Die Credit Suisse setzte zur Mitarbeiterüberwachung eine Software eines US-Konzerns ein und protokollierte das Verhalten ihrer Angestellten minutiös – offenbar ein Branchenphänomen.
06.10.2019 15:01
Die Überwachung von Mitarbeitern ist in der Bankenbranche nicht unüblich.
Die Überwachung von Mitarbeitern ist in der Bankenbranche nicht unüblich.
Bild: Pixabay

Die Überwachung der Mitarbeiter von Banken ist laut einer Meldung des "SonntagsBlick" bereits sehr weitgehend.

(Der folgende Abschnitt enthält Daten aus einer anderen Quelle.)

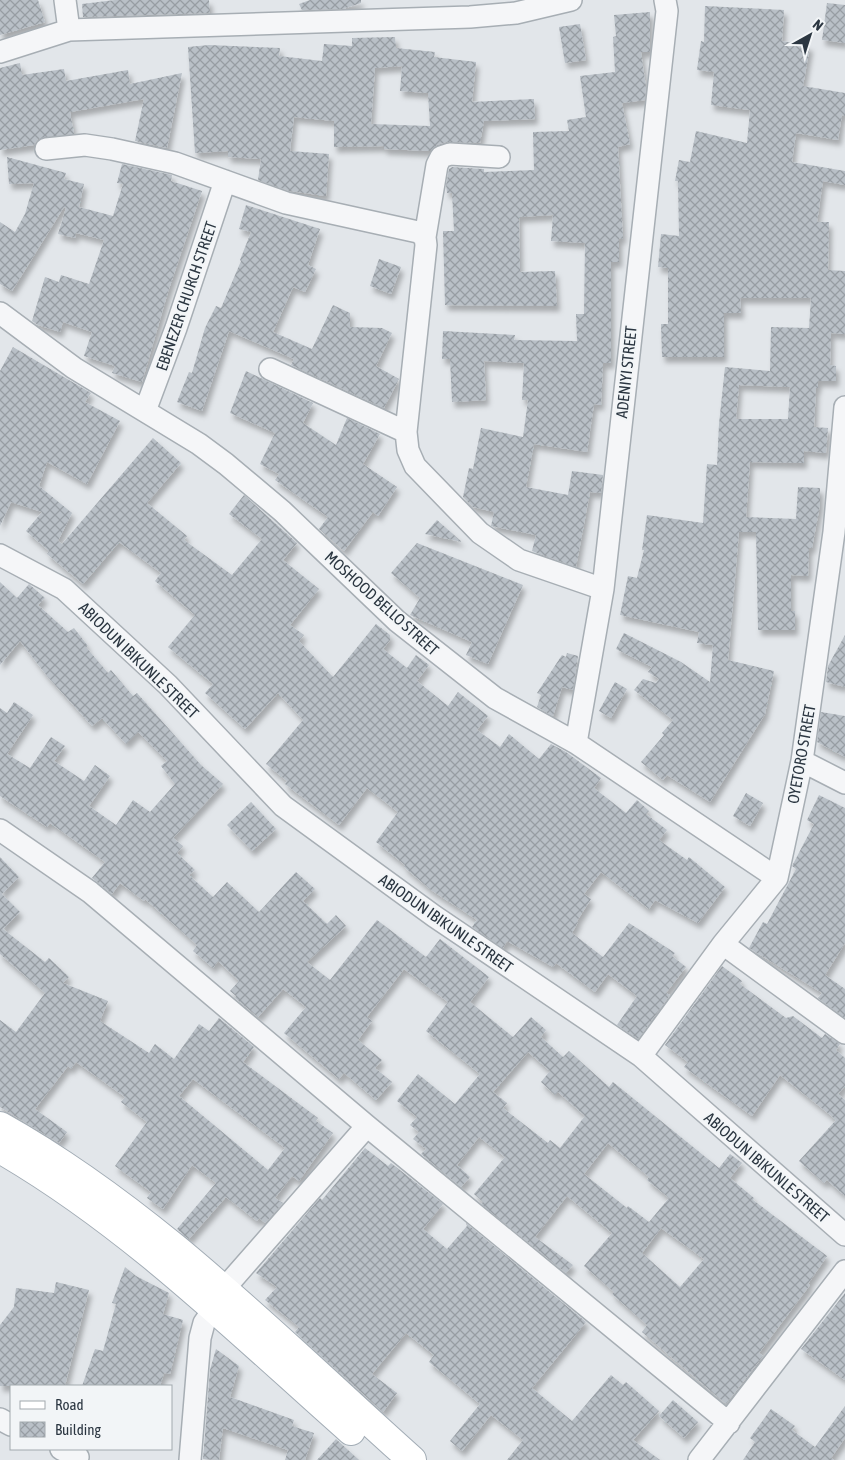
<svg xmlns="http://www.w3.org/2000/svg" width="845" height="1460" viewBox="0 0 845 1460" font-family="'Asap Condensed',sans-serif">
<defs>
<pattern id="building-cross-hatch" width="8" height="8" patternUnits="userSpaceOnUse" patternTransform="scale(1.25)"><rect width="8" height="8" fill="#b9c0c7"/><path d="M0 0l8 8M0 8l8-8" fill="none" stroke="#979da3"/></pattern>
<filter id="shadow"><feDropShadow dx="3" dy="5.5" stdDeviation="2.5" flood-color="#0004"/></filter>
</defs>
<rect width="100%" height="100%" fill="#e2e6ea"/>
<path fill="url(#building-cross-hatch)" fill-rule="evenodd" filter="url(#shadow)" d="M0 0H38L45 22 0 35Z
M115 0H209L210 13 83 17 82 4Z
M310 0H361V3L343 9 302 10 299 4Z
M827 3 845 5V43L822 40Z
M705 6 784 10 782 41 810 46 803 86 845 93V116L842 115 838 140 796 133 792 162 845 171V185L823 181 817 222H829L828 270 845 271V334L831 333 830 365 836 366V381H818V388H816L814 427 828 428 826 453 804 451V463L750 462 746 517 796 519 798 487 820 488V505L812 548H809L808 576 791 575V611H795V630H758L756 532H739L728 660 774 671 765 714 710 802 667 775 663 780 641 762 664 735 662 733 673 720 634 690 643 679 656 683 659 679 648 672 652 667 616 649 624 633 681 662 710 682 713 645 697 643 699 632 620 615 628 576 637 578 644 550H642L647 515 703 523 707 464 717 465 719 424 725 367 770 371 771 327 809 328 811 298H740L741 313H724V357H662L661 324H668V268L658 267 661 234 679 236 678 181H675L679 160 690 162 696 131 747 143 750 110 711 105 714 72 697 70 701 41 704 42ZM739 385 790 387 788 419H736Z
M650 12V52H641L646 87 645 100 622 103 630 144 618 147 623 239 619 238V262H611V363H603L601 405 594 404 587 452 534 444 526 487 568 495 572 471 603 475 601 493 590 492 576 567 532 551 536 535 491 526 494 512 473 507 463 497 469 468 473 469 481 428 523 437 528 400H522L524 363 484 361 486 400 452 402 450 359H442L443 331 515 335 514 340 577 341 576 314H584L585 243 551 241 553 215 519 217 520 272 555 271 557 306 445 305 443 231H454L452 193H447L446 185 449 169 452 167 484 169V172L534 170 533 132 569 131 567 120 586 117 580 76 615 72 613 37 616 36 614 15Z
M580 24 586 60 565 63 559 27Z
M395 37 396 48 435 52 434 57 476 62 472 102 534 99 535 119 484 121 480 143 446 142 437 145 430 151 384 149V146L334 147V121L294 117 290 151 329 154 326 196 289 191 258 180 261 159 228 157V151L195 153 188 47 209 45 280 48 279 56 322 61 324 44 352 46V38ZM402 66 400 91 428 93 430 126 371 124 375 68Z
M20 63 22 75 64 69 66 81 128 70 130 84 182 73 167 148 135 141 144 99 70 112 74 134 45 137 38 139 34 145 0 150V68Z
M7 157 66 173 64 179 84 184 79 207 113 216 123 184 117 183 122 164 172 175 171 181 202 191 168 292 142 382 112 373 115 366 84 356 92 332 63 322 60 332 38 325 32 321 45 277 59 282 61 275 89 284 104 240 76 233 75 238 58 234 66 208 64 207 12 291 0 284V222L15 232 25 214 34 183 9 184Z
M246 205 320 229 308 265 316 269 305 292 293 287 273 332 312 349 333 305 350 313V327L382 328 392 333 376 366 399 379 384 408 291 365 294 359 229 331 202 411 177 402 189 372 192 373 205 328 216 306 221 308 241 261 240 260 251 232 239 229Z
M379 259 401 267 391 294 370 286Z
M13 347 91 393 85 402 120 421 87 484 47 462 39 486 72 513 58 541 62 544 153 438 181 463 147 503 187 536 184 540 232 575 262 539 229 514 244 495 297 543 283 560 319 589 290 625 304 635 299 641 333 677 376 624 390 635V640L383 649 407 668 416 655 429 665 417 681 448 706 458 692 488 716 477 730 500 747 509 734 539 759 551 744 566 752 601 778 594 788 626 813 637 800 649 811 646 814 667 830 659 840 687 860 689 857 725 887 698 923 655 900 649 909 601 872 584 894 591 899 577 921 578 922 572 933 603 957 629 923 675 953 672 956 686 967 666 993 670 995 638 1039 617 1025 637 996 608 974 595 992 556 963 553 967 507 941 503 948 472 927 477 920 431 890 404 867 405 865 376 842 398 812 367 788 339 825 285 784 287 781 266 764 303 720 278 693 245 729 205 693 213 684 168 647 195 615 155 581 161 573 119 542 83 584 47 554 49 551 26 531 42 512 11 502 0 526V371Z
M246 371 313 403 303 423 336 445 347 418 380 434 363 464 397 487 378 516 373 512 344 551 319 529 328 517 275 480 279 474 260 464 275 433 230 413Z
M437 520 462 542 425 534Z
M417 543 523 585 488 664 466 655 472 642 410 615 420 598 391 573Z
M0 582 17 598 29 584 45 598 38 605 68 632 74 628 88 646 86 647 108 673 111 670 133 696 137 693 201 765 223 784 173 838 183 846 177 853 195 870 189 875 213 897 227 882 259 912 296 872 315 889 303 901 327 924 336 915 346 926 307 962 330 980 377 920 426 957 440 939 489 977 470 1002 513 1037 531 1017 546 1030 541 1037 563 1057 569 1051 609 1087 613 1082 719 1168 730 1154 742 1163 730 1178 754 1198 753 1200 827 1256 808 1284 810 1285 759 1353 763 1356 726 1404 642 1332 647 1325 612 1294 614 1292 584 1266 612 1233 567 1196 535 1237 573 1265 566 1273 481 1204 483 1202 474 1194 505 1157 479 1137 457 1165 470 1177 461 1187 421 1154 426 1149 413 1139 419 1132 410 1125 417 1117 397 1101 418 1074 455 1104 480 1074 426 1031 448 1002 404 969 367 1017 372 1021 358 1040 382 1060 375 1068 392 1082 376 1100 344 1073 339 1079 284 1033 306 1007 283 989 258 1017 235 998 236 996 230 991 239 981 218 961 213 968 193 951 197 945 145 899 144 901 120 883 112 894 92 878 105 862 50 823 47 827 0 796V708L7 713 14 702 33 715 7 754 30 768 51 737 65 746 54 761 84 781 95 765 110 776 89 806 116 825 133 800 150 812 175 784 161 766 167 761 138 732 126 744 102 718 92 726 47 676 20 641 0 665ZM528 1052 550 1071 541 1082 555 1095 558 1092 585 1116 560 1148 550 1140 548 1143 503 1108 507 1103 493 1092ZM608 1143 649 1177 647 1180 669 1198 649 1222 628 1206 627 1208 584 1174ZM661 1228 704 1259 680 1287 642 1253Z
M845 635V687L826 682 828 666Z
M567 653 578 656 573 690 562 687 553 716 537 707 541 695 537 693 562 655 566 657Z
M615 682 627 689 611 718 599 711Z
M821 712 845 716V757L817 742Z
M746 793 763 803 750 826 733 816Z
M819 795 845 808V943L825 975 845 989V1018L818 998 822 993 749 948 763 922 767 924 796 869 792 866 814 824 807 820Z
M251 802 276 829 252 851 227 825Z
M0 857 19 877 2 894 20 912 3 929 45 962 49 958 69 977 63 983 108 1001 100 1021 149 1053 155 1044 174 1059 199 1024 209 1031 219 1018 254 1047 243 1062 318 1118 316 1121 333 1133 299 1181 292 1176 275 1198 283 1203 265 1223 259 1218 257 1221 226 1197 189 1239 186 1237 177 1229 216 1183 192 1165 163 1209 147 1198 151 1192 115 1166 147 1122 121 1102 125 1097 76 1062 71 1069 68 1066 35 1109 67 1132 59 1143 0 1107V1020L16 1032 45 993 0 954ZM193 1079 285 1148 268 1170 179 1096Z
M722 966 742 981 740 984 786 1018 793 1016 822 1038 825 1034 840 1044 836 1050 845 1058V1086L838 1094 845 1100V1196L827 1180 824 1183 799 1161 836 1120 829 1114 780 1075 752 1116 684 1067 688 1062 665 1045Z
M365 1148 388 1166 391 1163 443 1204 423 1229 447 1249 467 1226 466 1223 586 1322 532 1388 572 1421 611 1375 623 1385 626 1382 659 1411 633 1440 660 1460H507L523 1440 491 1415 462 1451 450 1441 480 1404 429 1362 434 1355 406 1333 372 1374 397 1393 383 1412 295 1332 299 1327 265 1300 277 1287 256 1273 320 1198 322 1200Z
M125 1267 136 1276 169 1293 163 1314 183 1320 170 1374 164 1373 160 1386H82L95 1349 103 1351 116 1304 112 1303Z
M56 1282 89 1290 65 1386H0V1325L14 1307 16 1288 54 1293Z
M845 1293V1380L801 1349Z
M216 1349 239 1366 230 1397 294 1420 292 1426 314 1433 305 1460H285L288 1450 223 1428 219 1460 203 1459 210 1370Z
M673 1400 698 1422 684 1438 659 1416Z
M845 1406V1438L831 1458 834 1460H743L755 1442 750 1438 771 1409 795 1426 792 1430 815 1447Z
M336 1439 359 1460H317Z"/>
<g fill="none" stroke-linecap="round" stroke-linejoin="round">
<g stroke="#a7aeb4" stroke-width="24">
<path id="street" d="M65 0 69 30
M0 52 69 30 470 17 516 13 571 0
M46 149 85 145 112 149 175 163 286 203 418 232 425 237 426 245 406 432 408 450 415 466 480 533 519 560 603 589
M425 237 437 165 441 157 450 154 499 157
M0 313 74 368 199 444 226 464 282 511 397 621 495 698 576 743 777 878
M270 369 406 432
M145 411 176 328 225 181
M0 555 64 589 168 685 283 806 434 916 641 1056 845 1235
M576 743 603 589 667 11 665 0
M802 761 845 783
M0 830 90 892 367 1126 729 1423
M723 944 845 1033
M641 1056 723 944 777 878 802 761 834 532 845 407
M223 1290 367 1126
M0 1419 11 1425
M61 1449 78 1457
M190 1460 200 1338 204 1323 213 1310
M699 1460 845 1271"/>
</g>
<g stroke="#a2acb5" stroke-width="30">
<path id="primary" d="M0 1126C154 1212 281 1343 412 1460
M0 1149C130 1224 239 1332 351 1431"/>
</g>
<use href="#street" stroke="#f5f6f8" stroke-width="21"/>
<use href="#primary" stroke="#fff" stroke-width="28"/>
</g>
<g text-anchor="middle" stroke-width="4" stroke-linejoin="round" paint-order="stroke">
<g font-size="16" fill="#2b3641" stroke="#f2f5f7">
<text transform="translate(186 296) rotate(-71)" y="6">EBENEZER CHURCH STREET</text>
<text transform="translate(626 372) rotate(-84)" y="6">ADENIYI STREET</text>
<text transform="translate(382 603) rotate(42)" y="6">MOSHOOD BELLO STREET</text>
<text transform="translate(139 660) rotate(44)" y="6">ABIODUN IBIKUNLE STREET</text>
<text transform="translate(801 754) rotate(-80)" y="6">OYETORO STREET</text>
<text transform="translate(446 923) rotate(35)" y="6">ABIODUN IBIKUNLE STREET</text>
<text transform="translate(767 1167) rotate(41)" y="6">ABIODUN IBIKUNLE STREET</text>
</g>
</g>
<rect x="10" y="1385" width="162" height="65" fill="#f2f5f7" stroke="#a2a9ae"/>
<rect x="20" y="1401" width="25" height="8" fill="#ffffff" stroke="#a2a9ae"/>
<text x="55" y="1410" font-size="15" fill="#2b3641">Road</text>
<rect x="20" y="1422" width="25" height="15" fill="url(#building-cross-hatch)" stroke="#a2a9ae"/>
<text x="55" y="1435" font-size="15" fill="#2b3641">Building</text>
<g transform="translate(810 35) rotate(39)" stroke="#f2f5f7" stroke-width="4" paint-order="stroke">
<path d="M0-4L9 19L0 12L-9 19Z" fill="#2b3641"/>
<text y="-8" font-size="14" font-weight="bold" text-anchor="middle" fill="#2b3641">N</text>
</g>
</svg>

Die Zeitung beleuchtet das Thema im Zusammenhang mit der Beschattungsaffäre der Credit Suisse. So setze die Grossbank CS zur Mitarbeiterüberwachung etwa Software des US-Konzerns Palantir ein und protokolliere das Verhalten ihrer Angestellten minutiös.

Palantir scanne sämtliche E-Mails der Belegschaft, was helfe, gefährdeten Mitarbeitern frühzeitig auf die Schliche zu kommen. Von Datenschützern hiess es zu dem Thema gegenüber der Zeitung, dass Banken die Mittel zur Überwachung des Personals bereits intensiv einsetzten. Dieses Vorgehen sei allerdings heikel, falls die Überwachung einzig der Leistungskontrolle und Prüfung der Vertragstreue der Mitarbeiter dienen würde.

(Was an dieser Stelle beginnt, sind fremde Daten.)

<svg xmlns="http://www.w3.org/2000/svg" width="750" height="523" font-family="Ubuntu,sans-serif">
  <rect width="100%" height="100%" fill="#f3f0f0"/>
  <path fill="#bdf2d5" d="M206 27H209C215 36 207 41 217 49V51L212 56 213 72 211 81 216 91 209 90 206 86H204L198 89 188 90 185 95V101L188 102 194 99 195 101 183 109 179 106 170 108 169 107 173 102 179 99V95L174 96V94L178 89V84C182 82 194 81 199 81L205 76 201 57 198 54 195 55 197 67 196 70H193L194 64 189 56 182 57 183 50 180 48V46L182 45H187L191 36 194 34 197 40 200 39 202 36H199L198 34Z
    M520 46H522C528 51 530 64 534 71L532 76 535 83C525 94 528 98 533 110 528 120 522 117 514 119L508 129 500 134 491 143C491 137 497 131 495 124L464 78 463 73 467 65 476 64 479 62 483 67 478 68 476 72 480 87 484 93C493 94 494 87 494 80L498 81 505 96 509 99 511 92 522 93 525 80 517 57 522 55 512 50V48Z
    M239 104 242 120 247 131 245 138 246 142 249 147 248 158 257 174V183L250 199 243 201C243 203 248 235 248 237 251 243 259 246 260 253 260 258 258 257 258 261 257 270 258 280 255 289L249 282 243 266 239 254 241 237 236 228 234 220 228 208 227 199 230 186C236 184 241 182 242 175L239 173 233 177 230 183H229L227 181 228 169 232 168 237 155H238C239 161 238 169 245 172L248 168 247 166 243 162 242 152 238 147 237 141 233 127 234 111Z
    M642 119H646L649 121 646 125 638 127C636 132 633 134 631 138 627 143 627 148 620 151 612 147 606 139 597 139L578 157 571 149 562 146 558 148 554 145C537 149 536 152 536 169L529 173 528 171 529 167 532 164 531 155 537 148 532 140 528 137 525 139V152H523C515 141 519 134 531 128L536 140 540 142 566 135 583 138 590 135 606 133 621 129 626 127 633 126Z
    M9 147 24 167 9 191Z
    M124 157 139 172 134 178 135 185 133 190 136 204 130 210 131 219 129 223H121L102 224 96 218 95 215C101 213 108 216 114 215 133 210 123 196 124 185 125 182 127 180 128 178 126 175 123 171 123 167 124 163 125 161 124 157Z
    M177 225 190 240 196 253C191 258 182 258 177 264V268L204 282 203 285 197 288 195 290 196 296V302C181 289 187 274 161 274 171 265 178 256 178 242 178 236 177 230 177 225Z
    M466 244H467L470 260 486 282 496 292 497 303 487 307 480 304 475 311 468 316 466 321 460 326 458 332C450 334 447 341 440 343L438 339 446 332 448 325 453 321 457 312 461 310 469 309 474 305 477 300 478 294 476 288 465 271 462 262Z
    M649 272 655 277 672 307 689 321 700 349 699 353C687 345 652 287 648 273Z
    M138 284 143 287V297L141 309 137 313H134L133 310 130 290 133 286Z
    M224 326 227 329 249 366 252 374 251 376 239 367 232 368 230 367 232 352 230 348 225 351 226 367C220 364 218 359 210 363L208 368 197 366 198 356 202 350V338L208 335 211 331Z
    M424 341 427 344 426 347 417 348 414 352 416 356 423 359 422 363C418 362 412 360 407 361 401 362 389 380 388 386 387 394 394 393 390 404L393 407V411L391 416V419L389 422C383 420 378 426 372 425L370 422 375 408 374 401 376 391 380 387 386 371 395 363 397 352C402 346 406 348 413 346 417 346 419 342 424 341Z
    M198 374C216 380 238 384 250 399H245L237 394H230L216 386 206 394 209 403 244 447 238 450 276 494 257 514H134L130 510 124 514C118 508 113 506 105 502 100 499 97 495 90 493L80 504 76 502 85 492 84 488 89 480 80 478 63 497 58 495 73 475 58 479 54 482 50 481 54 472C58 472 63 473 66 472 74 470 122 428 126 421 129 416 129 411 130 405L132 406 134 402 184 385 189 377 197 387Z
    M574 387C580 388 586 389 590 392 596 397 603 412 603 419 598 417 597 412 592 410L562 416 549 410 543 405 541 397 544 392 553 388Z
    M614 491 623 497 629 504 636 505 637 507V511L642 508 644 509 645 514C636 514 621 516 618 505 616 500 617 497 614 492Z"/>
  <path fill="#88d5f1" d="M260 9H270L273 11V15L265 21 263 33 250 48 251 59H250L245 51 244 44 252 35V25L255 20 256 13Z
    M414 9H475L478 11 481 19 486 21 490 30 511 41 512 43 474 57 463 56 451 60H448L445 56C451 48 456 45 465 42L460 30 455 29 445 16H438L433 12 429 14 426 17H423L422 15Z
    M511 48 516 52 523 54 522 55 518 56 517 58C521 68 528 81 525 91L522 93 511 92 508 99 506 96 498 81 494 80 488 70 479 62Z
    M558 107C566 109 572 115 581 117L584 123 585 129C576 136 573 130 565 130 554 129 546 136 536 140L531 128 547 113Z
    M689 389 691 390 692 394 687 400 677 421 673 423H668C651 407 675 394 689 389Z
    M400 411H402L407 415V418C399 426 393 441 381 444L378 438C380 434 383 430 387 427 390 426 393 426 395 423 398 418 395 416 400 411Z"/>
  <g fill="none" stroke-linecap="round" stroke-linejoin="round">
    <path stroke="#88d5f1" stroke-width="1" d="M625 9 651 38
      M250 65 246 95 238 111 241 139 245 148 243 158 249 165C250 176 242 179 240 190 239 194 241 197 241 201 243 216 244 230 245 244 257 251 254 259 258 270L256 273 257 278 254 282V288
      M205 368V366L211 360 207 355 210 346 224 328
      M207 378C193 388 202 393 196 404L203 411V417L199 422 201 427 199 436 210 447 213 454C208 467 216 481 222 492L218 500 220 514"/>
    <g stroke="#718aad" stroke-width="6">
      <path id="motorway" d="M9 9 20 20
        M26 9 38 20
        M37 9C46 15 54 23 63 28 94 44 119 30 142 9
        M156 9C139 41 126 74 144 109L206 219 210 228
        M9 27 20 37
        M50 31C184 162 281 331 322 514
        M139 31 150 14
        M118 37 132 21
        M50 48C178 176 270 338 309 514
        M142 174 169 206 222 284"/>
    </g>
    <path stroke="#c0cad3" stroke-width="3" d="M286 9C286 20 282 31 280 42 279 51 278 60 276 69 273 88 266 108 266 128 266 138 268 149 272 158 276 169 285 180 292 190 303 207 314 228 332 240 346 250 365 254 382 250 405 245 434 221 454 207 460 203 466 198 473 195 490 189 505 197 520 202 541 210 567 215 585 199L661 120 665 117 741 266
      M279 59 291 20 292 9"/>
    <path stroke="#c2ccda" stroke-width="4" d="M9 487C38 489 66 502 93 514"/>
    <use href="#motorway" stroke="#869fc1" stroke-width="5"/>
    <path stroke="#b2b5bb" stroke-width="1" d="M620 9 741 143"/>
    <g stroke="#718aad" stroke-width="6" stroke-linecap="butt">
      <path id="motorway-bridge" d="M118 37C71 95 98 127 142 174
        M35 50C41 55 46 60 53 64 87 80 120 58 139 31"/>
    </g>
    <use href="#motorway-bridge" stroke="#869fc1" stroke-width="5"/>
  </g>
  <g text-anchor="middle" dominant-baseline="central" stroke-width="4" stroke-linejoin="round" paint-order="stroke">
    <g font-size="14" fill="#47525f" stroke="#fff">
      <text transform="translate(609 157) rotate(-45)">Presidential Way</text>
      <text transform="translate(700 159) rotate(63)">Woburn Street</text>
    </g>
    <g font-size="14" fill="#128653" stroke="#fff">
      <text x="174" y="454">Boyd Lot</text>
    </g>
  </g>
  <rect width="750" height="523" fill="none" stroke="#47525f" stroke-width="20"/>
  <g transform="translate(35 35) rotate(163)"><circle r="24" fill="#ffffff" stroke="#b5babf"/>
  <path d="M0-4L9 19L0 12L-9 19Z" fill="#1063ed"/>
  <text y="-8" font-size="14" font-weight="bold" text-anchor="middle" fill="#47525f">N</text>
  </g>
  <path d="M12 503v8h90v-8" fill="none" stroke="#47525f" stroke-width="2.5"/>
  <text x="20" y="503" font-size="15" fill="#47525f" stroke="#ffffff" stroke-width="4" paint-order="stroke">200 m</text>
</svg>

"Le Matin Dimanche" zitiert zudem Rechtsgelehrte, die in die gleiche Kerbe schlagen. So erklärte ein Anwalt, dass das Ausspionieren eines Angestellten durch Privatdetektive in der Schweiz verboten sei. Von der CS hiess es bezüglich der Überwachung von Angestellten zum "SonntagsBlick", dass die Technologielösungen etwa von Palantir zur Abwehr von Finanzkriminalität eingesetzt würden.